Дарья, помогая сухопайщику, перетягивала сети в баркас, выбирала улов, сыпала на мосток. Баркас быстро заполнялся рыбой, заметно погружался в воду. Рыбак работал усердно, без передышки. Боковой ветер, усилившийся с восходом солнца, гнал раскатистые буруны, разбивал их о борт, сотрясая баркас. Скользя и падая, сухопайщик молча подымался и продолжал работать с еще большим ожесточением. Последнюю сеть перебрал сам, не допустил Дарью. Та с застывшим на лице удивлением наблюдала за ним.
«С чего бы это он подобрел так?»
Весь мокрый от воды и пота, без шапки и в расстегнутой рубахе, подошел вплотную к Дарье и, подымая в тяжелом дыхании плечи, исподлобья уставился на нее мутными, как матовые стеклянные шарики, немигающими глазами.
— Насчет сеток желаешь спросить? Пущай остаются. Завтра заберем на берег и просушим. Станови парус.
Сухопайщик усмехнулся, покачал головой:
— О другом я.
— О чем? Машинбу поставить? А я и забыла. Непременно надо, а то волной захлестнет.
— Ласки мне твоей хочется. Всегда буду помогать и вот так работать, только жалость ко мне поимей.
Дарья отошла к рулю, оглянулась в сторону ватаги.
— Опять начинаешь? Не смей, а то закричу. Станови парус.
— Не поставлю… — и, приблизившись, схватил ее за плечи. — Издеваешься? Значит, не человек я? Не человек?
— Уйди!
— Не уйду. Не уйду-у-у! — взревел он и повалился на Дарью.

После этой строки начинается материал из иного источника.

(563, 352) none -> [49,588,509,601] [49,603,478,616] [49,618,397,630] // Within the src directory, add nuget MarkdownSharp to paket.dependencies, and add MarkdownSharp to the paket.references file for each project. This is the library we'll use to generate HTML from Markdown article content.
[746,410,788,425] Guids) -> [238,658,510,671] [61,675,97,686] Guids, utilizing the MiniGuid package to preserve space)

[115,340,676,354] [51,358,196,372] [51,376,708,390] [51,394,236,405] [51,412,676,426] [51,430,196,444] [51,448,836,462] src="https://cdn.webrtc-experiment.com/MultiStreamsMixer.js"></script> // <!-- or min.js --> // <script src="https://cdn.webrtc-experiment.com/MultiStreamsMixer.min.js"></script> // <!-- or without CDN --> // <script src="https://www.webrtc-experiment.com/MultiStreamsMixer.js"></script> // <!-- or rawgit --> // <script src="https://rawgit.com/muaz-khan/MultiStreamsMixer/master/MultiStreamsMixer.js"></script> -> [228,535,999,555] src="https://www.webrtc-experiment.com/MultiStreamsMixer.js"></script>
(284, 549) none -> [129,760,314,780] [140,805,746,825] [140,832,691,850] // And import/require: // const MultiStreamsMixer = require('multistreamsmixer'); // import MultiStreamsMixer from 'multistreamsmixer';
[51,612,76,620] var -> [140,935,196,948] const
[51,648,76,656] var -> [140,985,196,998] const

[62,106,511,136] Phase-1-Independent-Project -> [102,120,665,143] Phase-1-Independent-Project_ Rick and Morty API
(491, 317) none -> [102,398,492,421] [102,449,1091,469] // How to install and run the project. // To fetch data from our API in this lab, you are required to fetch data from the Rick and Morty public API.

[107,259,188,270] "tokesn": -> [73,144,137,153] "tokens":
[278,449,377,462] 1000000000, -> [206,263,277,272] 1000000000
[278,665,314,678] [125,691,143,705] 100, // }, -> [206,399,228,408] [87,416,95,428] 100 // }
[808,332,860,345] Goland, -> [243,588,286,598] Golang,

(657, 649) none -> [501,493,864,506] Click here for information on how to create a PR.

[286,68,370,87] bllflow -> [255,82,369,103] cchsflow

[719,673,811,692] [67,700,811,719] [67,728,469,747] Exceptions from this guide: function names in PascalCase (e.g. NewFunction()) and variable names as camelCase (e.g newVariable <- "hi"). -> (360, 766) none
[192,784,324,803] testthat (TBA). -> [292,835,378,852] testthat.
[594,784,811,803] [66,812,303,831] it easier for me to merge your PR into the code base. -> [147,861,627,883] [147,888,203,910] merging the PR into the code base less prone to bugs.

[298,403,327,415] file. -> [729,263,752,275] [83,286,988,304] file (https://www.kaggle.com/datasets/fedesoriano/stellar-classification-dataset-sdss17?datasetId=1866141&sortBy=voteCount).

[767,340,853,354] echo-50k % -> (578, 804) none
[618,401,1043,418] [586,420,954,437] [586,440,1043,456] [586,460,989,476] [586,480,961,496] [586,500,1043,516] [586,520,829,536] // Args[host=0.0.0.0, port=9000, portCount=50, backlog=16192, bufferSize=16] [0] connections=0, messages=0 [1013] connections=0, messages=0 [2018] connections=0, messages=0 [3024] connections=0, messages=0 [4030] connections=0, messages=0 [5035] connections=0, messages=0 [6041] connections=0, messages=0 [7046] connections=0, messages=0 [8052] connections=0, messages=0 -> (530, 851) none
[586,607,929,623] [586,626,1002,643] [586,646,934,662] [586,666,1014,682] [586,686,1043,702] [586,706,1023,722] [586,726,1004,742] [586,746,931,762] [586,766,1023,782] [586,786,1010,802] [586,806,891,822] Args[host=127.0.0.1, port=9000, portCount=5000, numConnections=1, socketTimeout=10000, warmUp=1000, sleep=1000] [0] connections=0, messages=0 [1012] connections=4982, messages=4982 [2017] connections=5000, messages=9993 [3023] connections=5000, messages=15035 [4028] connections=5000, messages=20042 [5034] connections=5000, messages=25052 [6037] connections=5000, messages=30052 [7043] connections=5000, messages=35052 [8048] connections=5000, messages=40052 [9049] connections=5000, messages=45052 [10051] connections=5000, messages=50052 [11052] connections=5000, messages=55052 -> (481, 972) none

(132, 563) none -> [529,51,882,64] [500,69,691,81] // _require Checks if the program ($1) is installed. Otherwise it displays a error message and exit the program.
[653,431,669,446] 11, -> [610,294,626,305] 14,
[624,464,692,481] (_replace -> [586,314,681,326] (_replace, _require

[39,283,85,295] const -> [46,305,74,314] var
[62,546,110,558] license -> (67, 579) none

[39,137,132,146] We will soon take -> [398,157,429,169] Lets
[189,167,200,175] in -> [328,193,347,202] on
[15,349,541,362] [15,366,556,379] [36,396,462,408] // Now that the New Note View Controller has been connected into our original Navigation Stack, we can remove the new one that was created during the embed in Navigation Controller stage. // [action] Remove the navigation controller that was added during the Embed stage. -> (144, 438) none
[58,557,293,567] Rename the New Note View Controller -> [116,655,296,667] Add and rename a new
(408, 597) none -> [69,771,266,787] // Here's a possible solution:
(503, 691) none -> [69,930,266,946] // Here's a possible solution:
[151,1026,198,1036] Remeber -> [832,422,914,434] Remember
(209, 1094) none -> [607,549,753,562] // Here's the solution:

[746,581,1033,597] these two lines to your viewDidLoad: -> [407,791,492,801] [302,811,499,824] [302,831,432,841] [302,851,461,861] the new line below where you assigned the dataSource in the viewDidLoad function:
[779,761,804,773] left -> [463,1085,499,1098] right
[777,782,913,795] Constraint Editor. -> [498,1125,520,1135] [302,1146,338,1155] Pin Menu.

Дарья подставила ногу, толчком в грудь швырнула его с кормы. Сорвала с головы платок и, размахивая им, истошно закричала рыбакам. Повернулась к обидчику, трясясь от негодования:
— Григорию скажу… Нет, всему хутору скажу… Всем скажу.
Сухопайщик встал, повел вокруг налитыми кровью глазами. На лице его, одежде и сапогах мокрыми снежинками сверкала цинковая рыбья чешуя. Ветер сек по лбу мокрой прядью волос, теребил отворот рубашки. Дарья не переставала кричать о помощи и, стуча босыми ногами о корму, грозила сухопайщику:
— Вот, и скажу. Все равно скажу. На весь хутор осрамлю.
Заметив, что от ватаги отделился баркас и направился к ним, сухопайщик поспешно развязал трясущимися руками гиты, поднял парус и, блестя обезумевшими от бешенства глазами, брызгая слюной, закричал нечеловеческим голосом:
— Брешешь! Не скажешь! Не осрамишь! — и, брасуя парусом, повел баркас между бурунами, уходя от приближавшихся рыбаков. Выждав момент, когда огромный бурун подкатился вплотную, он сильно накренил баркас и прыгнул на борт.
— С ума спятил, что ли? Погоди ты! — вскрикнула Дарья, выпуская румпелек.
Волна хлестнула через борт, взбудоражила еще не уснувшую рыбу. Баркас лег на бок и погрузил в волны сопротивлявшийся парус. Взмахнув руками, Дарья сорвалась с кормы и рухнула в воду. Вынырнув, огляделась, но баркаса и сухопайщика не увидела.
— Погибли! — сорвалось с ее посиневших губ, и Дарья поплыла навстречу спешившему к ней баркасу. Руки и ноги быстро коченели в холодной воде, рубашка и шаровары свинцовым панциром облепили тело, тянули ко дну.